Regardless, its reputation as a crack combat unit is not in question.

It came into being as a freikorps in 2014, when strife was unleashed between Russian-backed separatists and Ukrainian forces. At a time when Ukraine’s army was largely ineffective, the Azov Regiment gained renown for keeping Mariupol in Kiev’s hands.

It added to its laurels in subsequent combat in the Donbas – though it also gained a reputation there for abductions and torture.

Since the Russian invasion of February 24, it has fortified its reputation as a fierce fighting force across Ukraine. While other Azov units operate in the north, in the south, the battalion in Mariupol provided the backbone of the defense in the biggest streetfight of the war so far.

Veterans of the Azov Volunteer Battalion, which took part in the war with Russia-backed separatists in the eastern part of Ukraine, on March 14, 2020. Photo: AFP / Sergei Supinsky

Struggling offense, hopeless defense

In Mariupol, the Russians are believed to have deployed about a dozen Battalion Tactical Groups – self-contained, combined-arms armored units – a brigade of naval infantry, un-specified special forces (spetsnaz) and military intelligence (GRU) units, Chechen light infantry and military police, and battalions of Donetsk militants.

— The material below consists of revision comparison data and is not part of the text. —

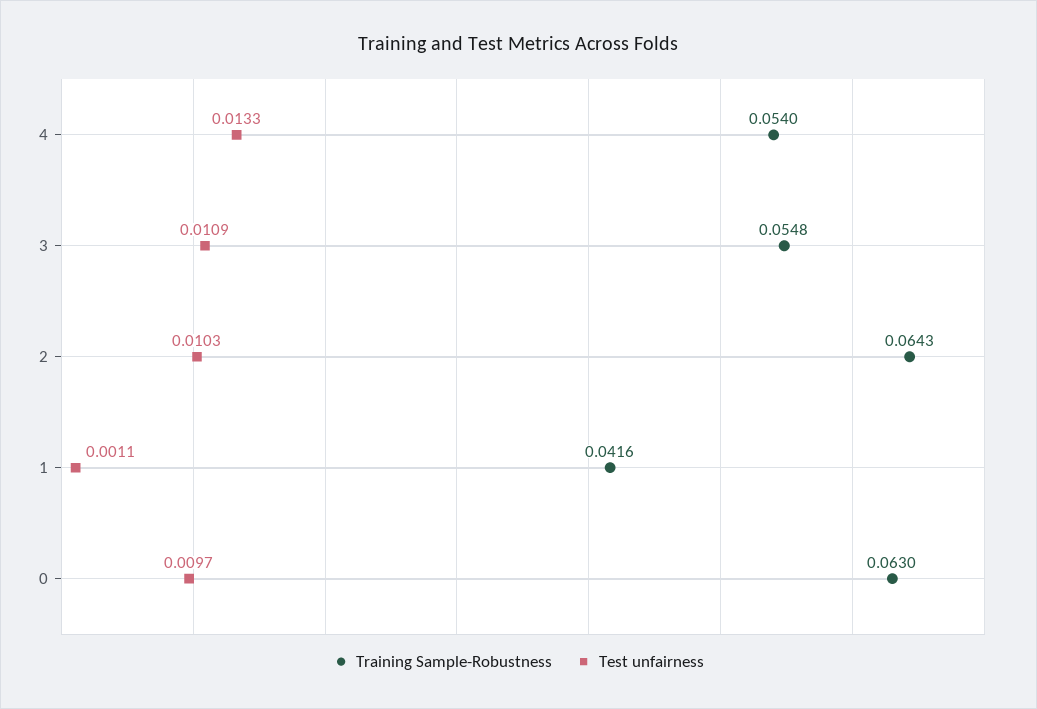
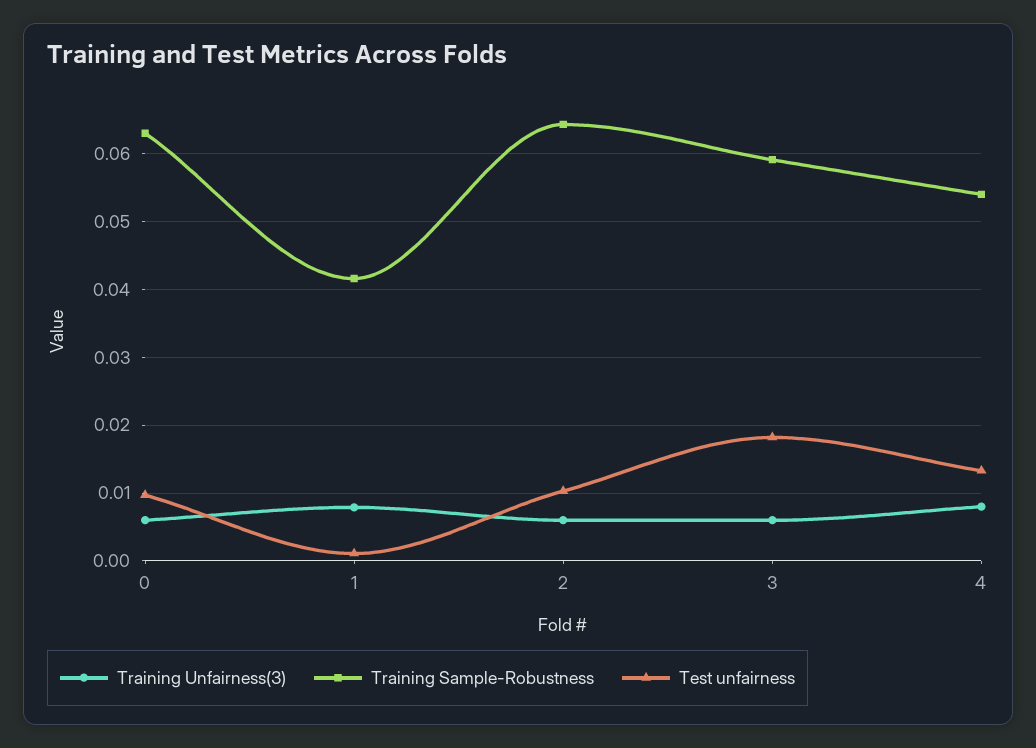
Training Sample-Robustness, 3: 0.0548 -> 0.059
Test unfairness, 3: 0.0109 -> 0.018
Training Unfairness(3), 0: none -> 0.006
Training Unfairness(3), 1: none -> 0.008
Training Unfairness(3), 2: none -> 0.006
Training Unfairness(3), 3: none -> 0.006
Training Unfairness(3), 4: none -> 0.008

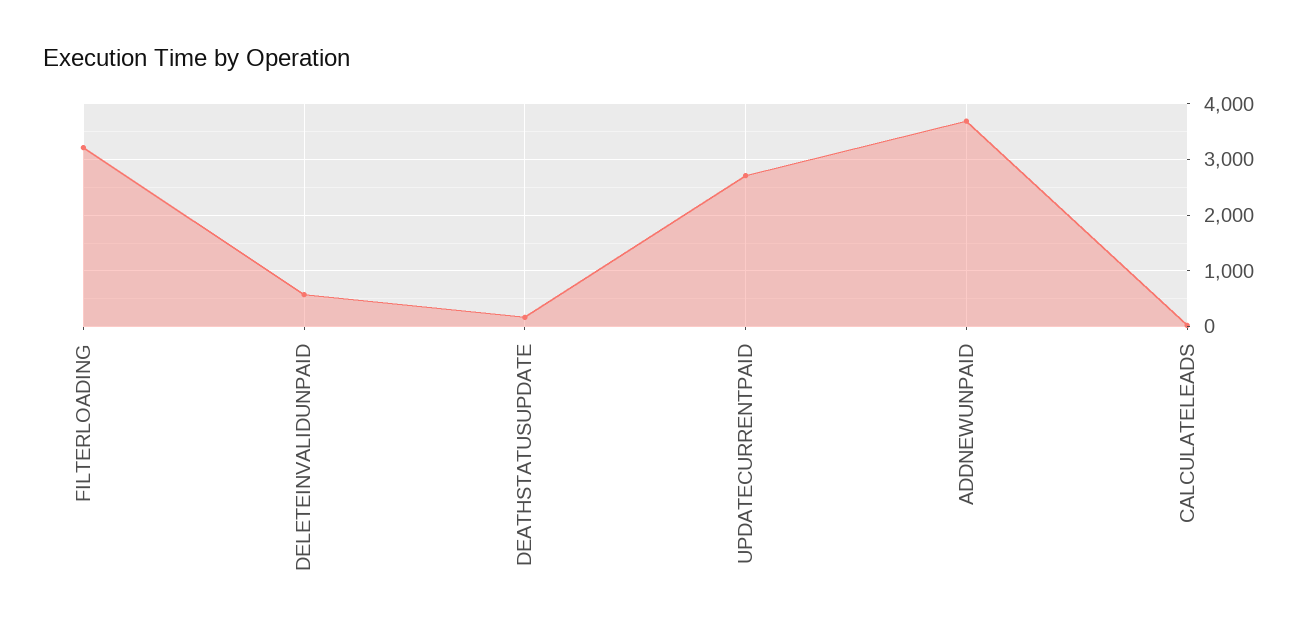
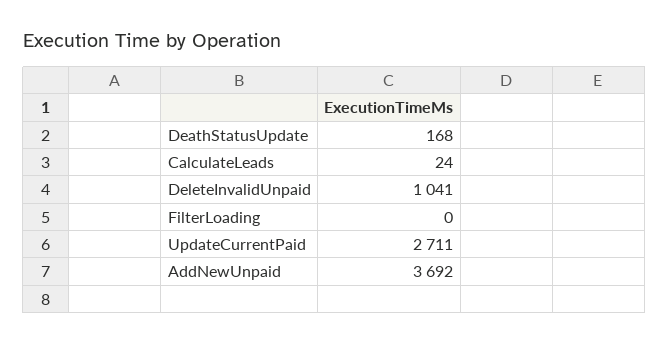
FILTERLOADING: 3200 -> 0
DELETEINVALIDUNPAID: 600 -> 1041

Moscow also deployed heavy air and artillery assets.

Their opponents were less numerous. A brigade of marines, a brigade of mechanized infantry and a battalion of the Azov Regiment. The battle pitched approximately 20 attacking battalions against seven defending battalions.

The toughness of the fight should provide Russian commanders with food for thought in future operations.  

Mariuopol’s pre-war population was 446,000. Prior to its seizure, the most strategically vital settlements Russia had taken were Kherson (population 289,000) and Izyum (46,000).

Kherson provides Crimea with water supplies, while Izyum provides Russian forces with the northern shoulder of their salient in the Donbas.

It seems unlikely that Russia can marshal the troops necessary to make a second attempt on Kiev (population 2.8 million) or on Kharkiv (population 1.4 million). Indeed, Russian forces have retreated after failing to take both cities.

The huge firepower used to level Mariupol points to another issue.

Like US forces in the latter stages of their war in Vietnam, it appears as if Russian commanders in Ukraine are using firepower as a substitute for maneuver or ground assault.

Russian forces were expected to launch a major, World War II-type armored pincer operation to close the 75-km Ukrainian wide salient Donbas. Despite the extreme vulnerability of the Ukrainian position, that attack has not gone well.

One Russian BTG appears to have been wiped out by Ukrainian fire attempting a river crossing.

This leaves artillery as the preferred arm, leading to a grinding, World War I-style battle.

But the fate of the defenders of Mariupol pinpoints a strategic weakness of the Ukrainian forces, too.

With the bulk of their professional army, and the bulk of its heavy equipment fixed in place and being hammered in Donbas, Kiev has no mobile counter-attack force with which it can seize the initiative from the Russians.

That could change. Recent Ukrainian victories around Kharkiv may free up units that can be massed to assault the northern Russian flank in Donbas. However, it remains to be seen when Kiev can undertake such an ambitious counter-offensive.